Hacker News new | ask | show | jobs
by Zinu 999 days ago
The example at the end made me wonder if Apple's model is actually better than GPT2 for text prediction. It generated garbage, but all that garbage made somewhat sense in the context of only the word "Today".

Whereas GPT2 hallucinated random stuff about the US government. A text prediction model should predict what the user wanted to type, so if you evaluate the models based on that, GPT2 actually performed horribly, since the user showed zero intent in talking about the US.

5 comments

The example at the end sounds just like the predictions you get from normal phone keyboards in the last couple of years, which presumably don't use a modern GPT-style language model. A bit disappointing.
Seriously disappointing. I was expecting that it would not produce total gibberish. It acts like it's a Markov chain, and only considers the last 1-2 words. Identical to the currently-shipping thing that we've had for the past however-many years.
People trying to draw this comparison proves making good products is harder than it seems...

The default goal everyone is assuming is spitting out the longest correct sequence possible.

But in reality the mental cost of a wildly wrong prediction is much higher than the mental cost of a slightly wrong one, so what you'd train the model for is sequences of a few words at most being with higher confidence.

Most people can/will tune out slightly wrong words especially as they get a feel for what autocorrect is good and bad at.

If you unleash the full range of tokens GPT 2 can normally output, you'll constantly be blasting out words they didn't expect.

• Extracted records:
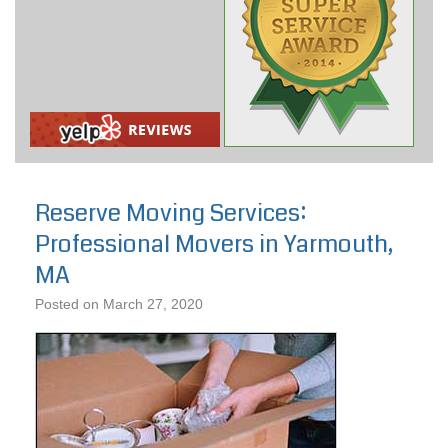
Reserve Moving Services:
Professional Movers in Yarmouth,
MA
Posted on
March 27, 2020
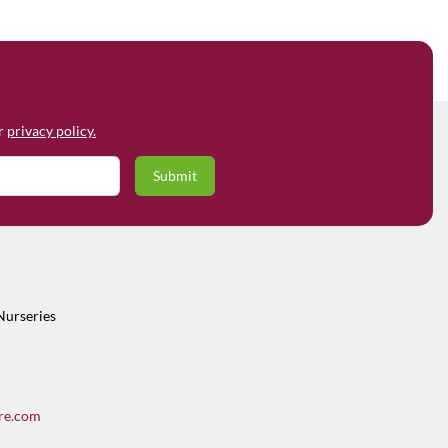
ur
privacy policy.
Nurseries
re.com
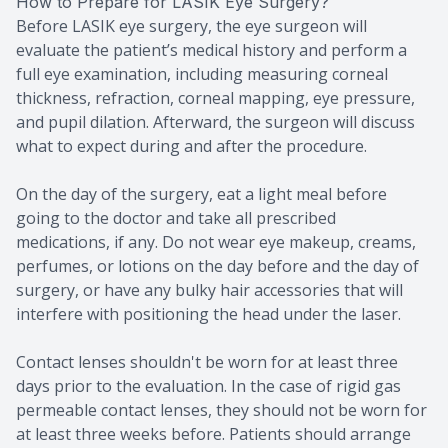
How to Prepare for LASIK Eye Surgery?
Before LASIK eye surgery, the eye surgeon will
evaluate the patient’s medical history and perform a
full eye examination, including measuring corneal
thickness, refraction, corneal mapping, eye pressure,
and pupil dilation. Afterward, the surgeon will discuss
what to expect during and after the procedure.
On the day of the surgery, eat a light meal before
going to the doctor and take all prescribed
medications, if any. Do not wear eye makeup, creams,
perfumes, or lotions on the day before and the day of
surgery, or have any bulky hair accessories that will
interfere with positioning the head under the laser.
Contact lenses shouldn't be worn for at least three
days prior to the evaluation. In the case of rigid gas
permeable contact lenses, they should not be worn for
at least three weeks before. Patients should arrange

...

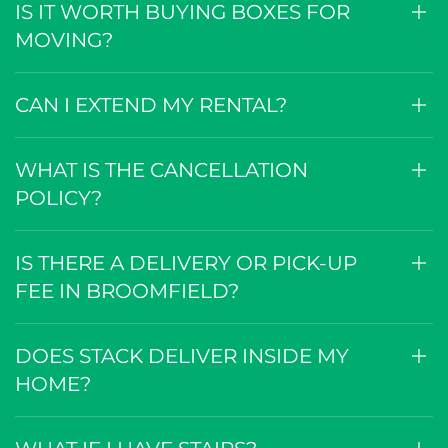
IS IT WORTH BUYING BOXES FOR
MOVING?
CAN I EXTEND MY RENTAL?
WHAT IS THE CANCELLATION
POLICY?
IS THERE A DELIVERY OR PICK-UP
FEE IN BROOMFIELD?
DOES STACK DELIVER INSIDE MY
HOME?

--

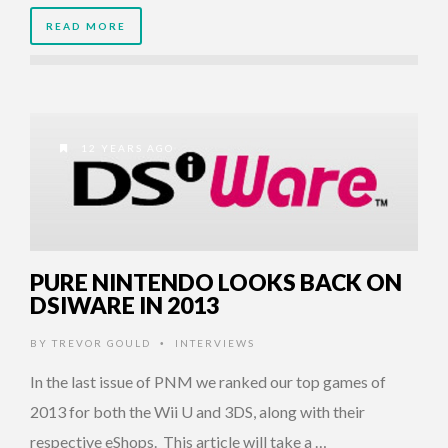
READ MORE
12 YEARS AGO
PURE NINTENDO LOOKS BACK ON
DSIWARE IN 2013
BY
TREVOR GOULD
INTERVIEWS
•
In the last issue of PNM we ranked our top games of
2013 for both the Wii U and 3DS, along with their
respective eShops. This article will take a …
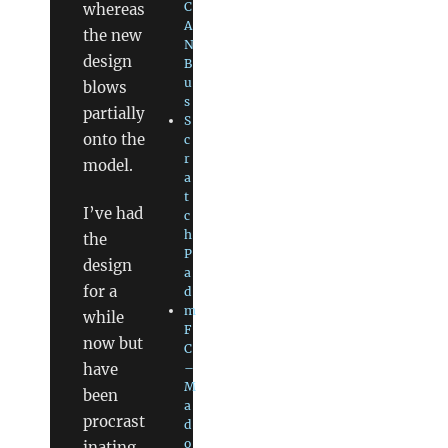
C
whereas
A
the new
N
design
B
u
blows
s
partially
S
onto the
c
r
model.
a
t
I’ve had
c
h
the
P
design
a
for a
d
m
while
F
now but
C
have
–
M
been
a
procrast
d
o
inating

• Activity list:
a. Sum up the Hacker News thread about Apple's text prediction model in two sentences.
b. Carry the Hacker News thread on Apple's text prediction model forward from its final comment.
The material has no connection to the Hacker News thread.

• Answer set:
a. One commenter suggests Apple's model may beat GPT2 at text prediction, since its output made some sense given only the word "Today," while GPT2 drifted into unrelated talk about the US government. Others find the example disappointing and liken it to ordinary phone keyboard predictions that weigh only the last word or two, while another replies that a wildly wrong prediction costs users more than a slightly wrong one, so a model should offer short, high-confidence sequences rather than GPT2's full range of output.

b.
The fact your long sequence prediction got better doesn't matter because the UI is autocomplete not "auto-write": they're still expecting to drive, and a smart but noisy copilot is worse than a dumb but lazy one in that case.

I wouldn't be surprised if they trained the model to an effective context window of just a few hundred tokens with that in mind

This comment is the summary of the difference between human driven design and technology driven design.

Too many people are focused on technology for technology’s sake.

GPT-2 saw "today," and thought "this must be news copy" and generated more news copy. Given a few more words, it could have narrowed down the context. The Apple suggestions aren't even grammatically correct, seemingly no different from the shallow statistical completion we've already had for years, so it's weird that they branded it in lofty AI terms
Autocorrect doesn't suggest whole sentences so it is irrelevant if the remaining sentence is gibberish or not.
Or it could be the contrary. The new feature doesn't suggest whole sentences because the model they are using produces gibberish. It is quite possible that if the model was better then the would allow it to suggest longer phrases.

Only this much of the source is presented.